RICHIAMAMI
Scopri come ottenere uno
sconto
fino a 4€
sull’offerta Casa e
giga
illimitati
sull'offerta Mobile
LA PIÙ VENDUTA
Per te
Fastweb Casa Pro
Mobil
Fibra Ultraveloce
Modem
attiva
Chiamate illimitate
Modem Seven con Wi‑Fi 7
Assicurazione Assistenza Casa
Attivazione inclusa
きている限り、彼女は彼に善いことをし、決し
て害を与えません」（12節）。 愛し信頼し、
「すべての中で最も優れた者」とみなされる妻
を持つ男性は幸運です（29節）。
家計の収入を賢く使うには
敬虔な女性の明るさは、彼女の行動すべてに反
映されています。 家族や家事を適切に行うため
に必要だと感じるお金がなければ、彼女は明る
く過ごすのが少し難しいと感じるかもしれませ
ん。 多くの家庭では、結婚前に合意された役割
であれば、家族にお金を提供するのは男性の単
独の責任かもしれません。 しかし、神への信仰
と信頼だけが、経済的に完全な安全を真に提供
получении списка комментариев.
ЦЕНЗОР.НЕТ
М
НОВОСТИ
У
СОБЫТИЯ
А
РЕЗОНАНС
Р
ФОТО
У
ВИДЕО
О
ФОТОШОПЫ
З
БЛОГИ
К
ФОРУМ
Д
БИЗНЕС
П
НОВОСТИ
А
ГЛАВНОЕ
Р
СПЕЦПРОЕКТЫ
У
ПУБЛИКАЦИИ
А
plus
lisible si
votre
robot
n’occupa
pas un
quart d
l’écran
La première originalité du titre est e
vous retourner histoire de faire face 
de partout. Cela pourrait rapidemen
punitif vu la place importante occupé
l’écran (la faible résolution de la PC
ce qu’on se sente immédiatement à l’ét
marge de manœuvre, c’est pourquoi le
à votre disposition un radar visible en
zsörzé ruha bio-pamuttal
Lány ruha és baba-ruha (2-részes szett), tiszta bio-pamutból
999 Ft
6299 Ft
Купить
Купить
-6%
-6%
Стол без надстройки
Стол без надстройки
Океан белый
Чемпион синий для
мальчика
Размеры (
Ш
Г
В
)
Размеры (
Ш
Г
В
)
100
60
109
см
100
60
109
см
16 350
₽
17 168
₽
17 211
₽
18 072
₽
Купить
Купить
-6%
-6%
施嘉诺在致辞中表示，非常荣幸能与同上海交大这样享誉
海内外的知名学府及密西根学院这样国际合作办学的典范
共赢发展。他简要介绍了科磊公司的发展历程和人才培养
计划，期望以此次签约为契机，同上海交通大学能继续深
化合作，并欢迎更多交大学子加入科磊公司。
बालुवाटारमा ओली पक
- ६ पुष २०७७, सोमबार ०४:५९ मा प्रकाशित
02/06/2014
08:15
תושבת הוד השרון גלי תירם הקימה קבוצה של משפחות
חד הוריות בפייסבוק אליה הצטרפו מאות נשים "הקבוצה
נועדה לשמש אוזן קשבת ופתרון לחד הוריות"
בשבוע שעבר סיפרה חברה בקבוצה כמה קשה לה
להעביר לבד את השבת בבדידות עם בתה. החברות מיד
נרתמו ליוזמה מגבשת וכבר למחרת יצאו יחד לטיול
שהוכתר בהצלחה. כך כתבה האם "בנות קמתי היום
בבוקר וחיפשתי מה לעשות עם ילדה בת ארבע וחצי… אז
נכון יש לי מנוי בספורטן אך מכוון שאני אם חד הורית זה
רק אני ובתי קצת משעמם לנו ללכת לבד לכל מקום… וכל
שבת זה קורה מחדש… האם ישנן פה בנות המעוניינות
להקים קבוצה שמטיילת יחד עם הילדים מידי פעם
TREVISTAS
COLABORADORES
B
==============================
» PROBLEM STATEMENT:
Reproduce every entry, word for word.

» YOUR RESPONSE:
RICHIAMAMI
Scopri come ottenere uno
sconto
fino a 4€
sull’offerta Casa e
giga
illimitati
sull'offerta Mobile
LA PIÙ VENDUTA
Per te
Fastweb Casa Pro
Mobil
Fibra Ultraveloce
Modem
attiva
Chiamate illimitate
Modem Seven con Wi‑Fi 7
Assicurazione Assistenza Casa
Attivazione inclusa
きている限り、彼女は彼に善いことをし、決し
て害を与えません」（12節）。 愛し信頼し、
「すべての中で最も優れた者」とみなされる妻
を持つ男性は幸運です（29節）。
家計の収入を賢く使うには
敬虔な女性の明るさは、彼女の行動すべてに反
映されています。 家族や家事を適切に行うため
に必要だと感じるお金がなければ、彼女は明る
く過ごすのが少し難しいと感じるかもしれませ
ん。 多くの家庭では、結婚前に合意された役割
であれば、家族にお金を提供するのは男性の単
独の責任かもしれません。 しかし、神への信仰
と信頼だけが、経済的に完全な安全を真に提供
получении списка комментариев.
ЦЕНЗОР.НЕТ
М
НОВОСТИ
У
СОБЫТИЯ
А
РЕЗОНАНС
Р
ФОТО
У
ВИДЕО
О
ФОТОШОПЫ
З
БЛОГИ
К
ФОРУМ
Д
БИЗНЕС
П
НОВОСТИ
А
ГЛАВНОЕ
Р
СПЕЦПРОЕКТЫ
У
ПУБЛИКАЦИИ
А
plus
lisible si
votre
robot
n’occupa
pas un
quart d
l’écran
La première originalité du titre est e
vous retourner histoire de faire face 
de partout. Cela pourrait rapidemen
punitif vu la place importante occupé
l’écran (la faible résolution de la PC
ce qu’on se sente immédiatement à l’ét
marge de manœuvre, c’est pourquoi le
à votre disposition un radar visible en
zsörzé ruha bio-pamuttal
Lány ruha és baba-ruha (2-részes szett), tiszta bio-pamutból
999 Ft
6299 Ft
Купить
Купить
-6%
-6%
Стол без надстройки
Стол без надстройки
Океан белый
Чемпион синий для
мальчика
Размеры (
Ш
Г
В
)
Размеры (
Ш
Г
В
)
100
60
109
см
100
60
109
см
16 350
₽
17 168
₽
17 211
₽
18 072
₽
Купить
Купить
-6%
-6%
施嘉诺在致辞中表示，非常荣幸能与同上海交大这样享誉
海内外的知名学府及密西根学院这样国际合作办学的典范
共赢发展。他简要介绍了科磊公司的发展历程和人才培养
计划，期望以此次签约为契机，同上海交通大学能继续深
化合作，并欢迎更多交大学子加入科磊公司。
बालुवाटारमा ओली पक
- ६ पुष २०७७, सोमबार ०४:५९ मा प्रकाशित
02/06/2014
08:15
תושבת הוד השרון גלי תירם הקימה קבוצה של משפחות
חד הוריות בפייסבוק אליה הצטרפו מאות נשים "הקבוצה
נועדה לשמש אוזן קשבת ופתרון לחד הוריות"
בשבוע שעבר סיפרה חברה בקבוצה כמה קשה לה
להעביר לבד את השבת בבדידות עם בתה. החברות מיד
נרתמו ליוזמה מגבשת וכבר למחרת יצאו יחד לטיול
שהוכתר בהצלחה. כך כתבה האם "בנות קמתי היום
בבוקר וחיפשתי מה לעשות עם ילדה בת ארבע וחצי… אז
נכון יש לי מנוי בספורטן אך מכוון שאני אם חד הורית זה
רק אני ובתי קצת משעמם לנו ללכת לבד לכל מקום… וכל
שבת זה קורה מחדש… האם ישנן פה בנות המעוניינות
להקים קבוצה שמטיילת יחד עם הילדים מידי פעם
TREVISTAS
COLABORADORES
B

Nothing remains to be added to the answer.